NEW YORK (AP) — Ta-Nehisi Coates’ first novel, “The Water Dancer,” has been a long and eventful journey.
Begun a decade ago, his chronicle of a slave with an extraordinary memory who joins the Underground Railroad is the result of countless drafts, a shift from multiple narrators to a single voice, some needed advice from fellow writers and hundreds of thousands of words discarded. Coates’ research ranged from reading interviews with ex-slaves and consulting a 19th-century Farmer’s Almanac — books duly pictured on his Instagram account — to his numerous and revelatory visits to former plantations.
“I was just as surprised as anybody. I pretty much write for myself and the only people I think about are my wife and my editor,” says Coates, whose novel is her latest book club pick. “I was really happy (about the news from Winfrey). But I think the most encouraging part was that she’s a reader. It was clear from the conversation that she’s a reader. This is not a marketing ploy. There’s nothing to be cynical about.”
Winfrey announced Monday that she chose “The Water Dancer” to formally begin her new book club partnership with Apple, for which she plans a selection every other month. In October, she will interview Coates before a live audience at Apple Carnegie Library in Washington, D.C., a conversation that will air Nov. 1 on Apple TV Plus, the new streaming service. During a recent telephone interview with The Associated Press, Winfrey became tearful as she described the novel’s emotional impact, how it captured the devastation and resilience of those enslaved.
“I have not felt this way about a book since ‘Beloved,’” Winfrey said of the Pulitzer Prize-winning novel by her friend and literary idol Toni Morrison, who died in August.
The 43-year-old Coates spoke to The Associated Press during a recent afternoon at a SoHo cafe, where he drank strong iced coffee and received the occasional greeting from a friend or fellow customer. He said that he began the novel after completing his first book, the memoir “The Beautiful Struggle,” and acting on editor Chris Jackson’s suggestion that he try fiction. Jackson told the AP in a recent statement that “The Beautiful Struggle” demonstrated Coates’ “ability to dive so deeply and imaginatively into a character’s interior life and invent an idiom to tell the story that was more Joyce-ian than journalistic.” Coates, who had been reading extensively about the Civil War at the time, wanted to open readers to the “inner lives of enslaved black folks,” a “thriller” that would also dramatize the most profound questions of freedom and identity.

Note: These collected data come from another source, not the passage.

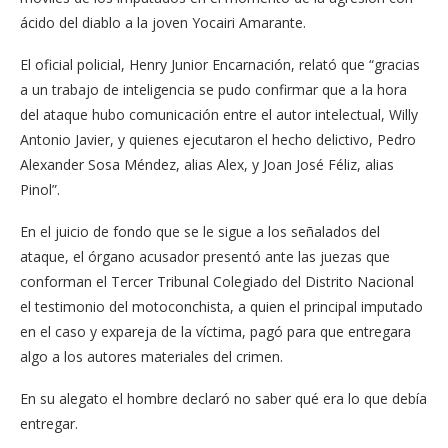
ácido del diablo a la joven Yocairi Amarante.
El oficial policial, Henry Junior Encarnación, relató que “gracias
a un trabajo de inteligencia se pudo confirmar que a la hora
del ataque hubo comunicación entre el autor intelectual, Willy
Antonio Javier, y quienes ejecutaron el hecho delictivo, Pedro
Alexander Sosa Méndez, alias Alex, y Joan José Féliz, alias
Pinol”.
En el juicio de fondo que se le sigue a los señalados del
ataque, el órgano acusador presentó ante las juezas que
conforman el Tercer Tribunal Colegiado del Distrito Nacional
el testimonio del motoconchista, a quien el principal imputado
en el caso y expareja de la víctima, pagó para que entregara
algo a los autores materiales del crimen.
En su alegato el hombre declaró no saber qué era lo que debía
entregar.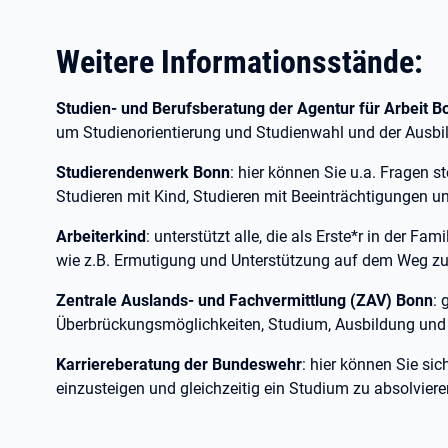
Weitere Informationsstände:
Studien- und Berufsberatung der Agentur für Arbeit 
um Studienorientierung und Studienwahl und der Ausb
Studierendenwerk Bonn
: hier können Sie u.a. Fragen s
Studieren mit Kind, Studieren mit Beeinträchtigungen u
Arbeiterkind
: unterstützt alle, die als Erste*r in der F
wie z.B. Ermutigung und Unterstützung auf dem Weg z
Zentrale Auslands- und Fachvermittlung (ZAV) Bonn
: 
Überbrückungsmöglichkeiten, Studium, Ausbildung und
Karriereberatung der Bundeswehr
: hier können Sie sic
einzusteigen und gleichzeitig ein Studium zu absolviere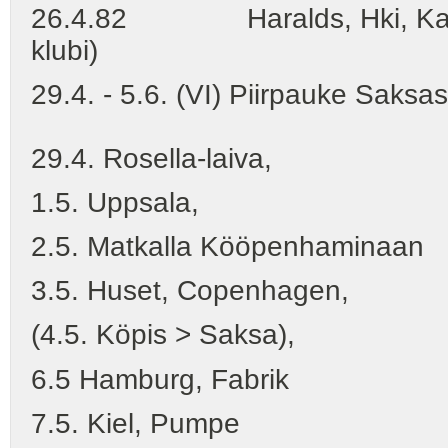
26.4.82 Haralds, Hki, Kasarm
klubi)
29.4. - 5.6. (VI) Piirpauke Saksa
29.4. Rosella-laiva,
1.5. Uppsala,
2.5. Matkalla Kööpenhaminaan
3.5. Huset, Copenhagen,
(4.5. Köpis > Saksa),
6.5 Hamburg, Fabrik
7.5. Kiel, Pumpe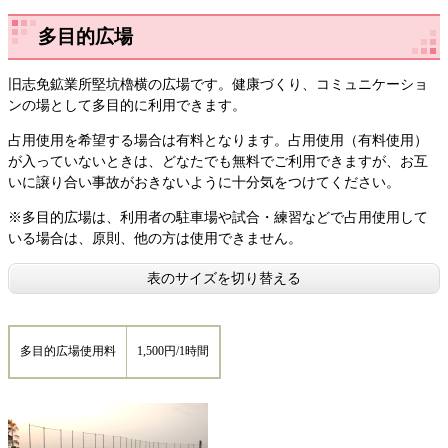
多目的広場
旧志免鉱業所堅坑櫓横の広場です。健康づくり、コミュニケーショ
ンの場として多目的に利用できます。
占用使用を希望する場合は有料となります。占用使用（有料使用）
が入っていないときは、どなたでも無料でご利用できますが、お互
いに譲り合い事故がおきないように十分気をつけてください。
※多目的広場は、利用者の駐車場や試合・練習などで占用使用して
いる場合は、原則、他の方は使用できません。
表のサイズを切り替える
多目的広場使用料
1,500円/1時間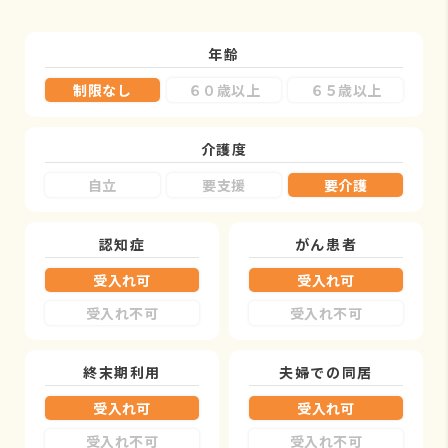
年齢
制限なし
６０歳以上
６５歳以上
介護度
自立
要支援
要介護
認知症
がん患者
受入れ可
受入れ可
受入れ不可
受入れ不可
終末期利用
夫婦での同居
受入れ可
受入れ可
受入れ不可
受入れ不可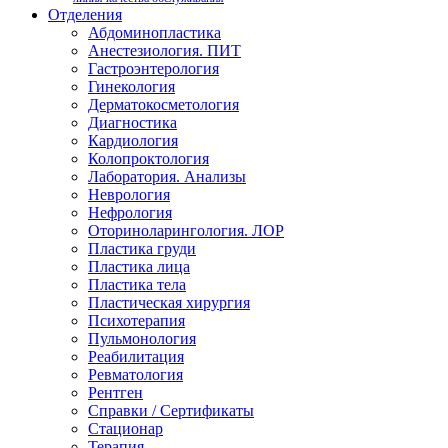
Отделения
Абдоминопластика
Анестезиология. ПИТ
Гастроэнтерология
Гинекология
Дерматокосметология
Диагностика
Кардиология
Колопроктология
Лаборатория. Анализы
Неврология
Нефрология
Оториноларингология. ЛОР
Пластика груди
Пластика лица
Пластика тела
Пластическая хирургия
Психотерапия
Пульмонология
Реабилитация
Ревматология
Рентген
Справки / Сертификаты
Стационар
Терапия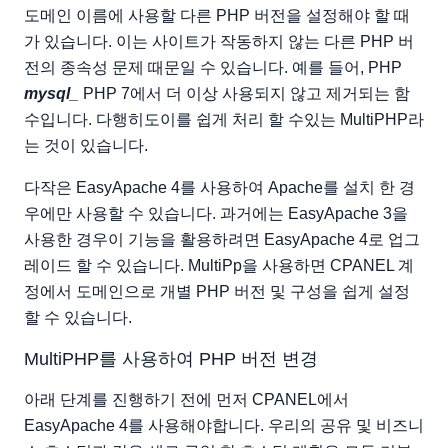
도메인 이름에 사용할 다른 PHP 버전을 설정해야 할 때
가 있습니다. 이는 사이트가 작동하지 않는 다른 PHP 버
전의 종속성 문제 때문일 수 있습니다. 예를 들어, PHP
mysql_
PHP 7에서 더 이상 사용되지 않고 제거되는 함
수입니다. 다행히도이를 쉽게 처리 할 수있는 MultiPHP라
는 것이 있습니다.
다작은 EasyApache 4를 사용하여 Apache를 설치 한 경
우에만 사용할 수 있습니다. 과거에는 EasyApache 3을
사용한 경우이 기능을 활용하려면 EasyApache 4로 업그
레이드 할 수 있습니다. MultiPp을 사용하면 CPANEL 계
정에서 도메인으로 개별 PHP 버전 및 구성을 쉽게 설정
할 수 있습니다.
MultiPHP를 사용하여 PHP 버전 변경
아래 단계를 진행하기 전에 먼저 CPANEL에서
EasyApache 4를 사용해야합니다. 우리의 공유 및 비즈니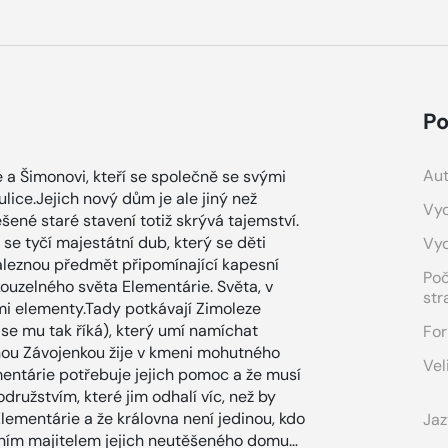
Po
Aut
 a Šimonovi, kteří se společně se svými
ulice.Jejich nový dům je ale jiný než
Vyd
šené staré stavení totiž skrývá tajemství.
 se tyčí majestátní dub, který se děti
Vy
leznou předmět připomínající kapesní
Po
ouzelného světa Elementárie. Světa, v
str
ími elementy.Tady potkávají Zimoleze
se mu tak říká), který umí namíchat
For
enou Závojenkou žije v kmeni mohutného
Vel
ementárie potřebuje jejich pomoc a že musí
odružstvím, které jim odhalí víc, než by
 Elementárie a že královna není jedinou, kdo
Jaz
dním majitelem jejich neutěšeného domu…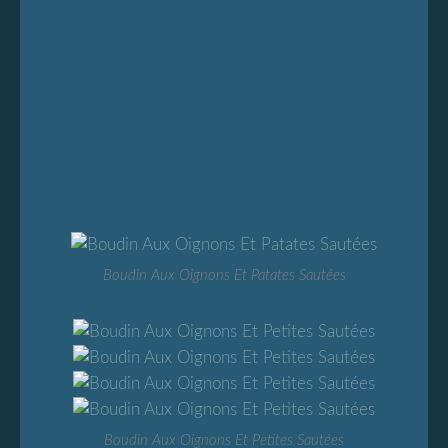
Boudin Aux Oignons Et Patates Sautées
Boudin Aux Oignons Et Petites Sautées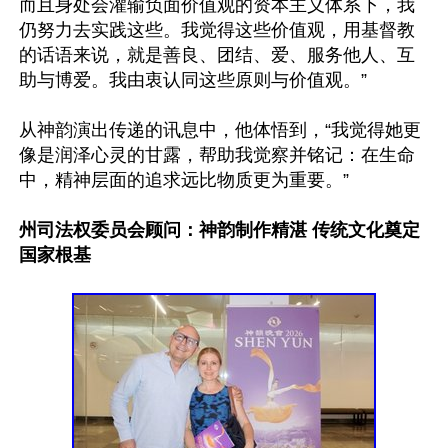
而且身处会灌输负面价值观的资本主义体系下，我
仍努力去实践这些。我觉得这些价值观，用基督教
的话语来说，就是善良、团结、爱、服务他人、互
助与博爱。我由衷认同这些原则与价值观。”

从神韵演出传递的讯息中，他体悟到，“我觉得她更
像是润泽心灵的甘露，帮助我觉察并铭记：在生命
中，精神层面的追求远比物质更为重要。”

州司法权委员会顾问：神韵制作精湛 传统文化奠定
国家根基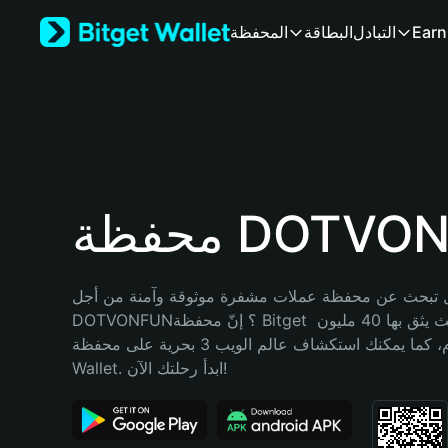
English
Earn
التبادل
البطاقة
المحفظة
日本語
Tiếng Việt
Русский
Español (Latinoamérica)
Türkçe
Italiano
Français
Deutsch
 DOTVONFUN
简体中文
繁體中文
Português (Portugal)
 تبحث عن محفظة عملات مشفرة موثوقة وآمنة من أجل 
Bahasa Indonesia
DOTVONFUN؟ إنّ محفظة Bitget خيارك الأفضل. حيث يثق بها 40 مليون 
ภาษาไทย
مستخدم، كما يمكنك استكشاف عالم الويب 3 بحرية على محفظة Bitget 
हिन्दी
Wallet. ابدأ رحلتك الآن!
বাংলা
Español
Português (Brasil)
Español (Argentina)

“The house is beautiful, stunning, gorgeous — and it was enslaved people who built it,” he says. “There’s a tunnel under Monticello that enslaved people walked through. When I walked through that tunnel, it was like, ‘Man, I get it now.’ I could see so much. I could feel my people talking to me at that point. I could feel it. But that was after 10 years of work. I don’t know how it happens without that.”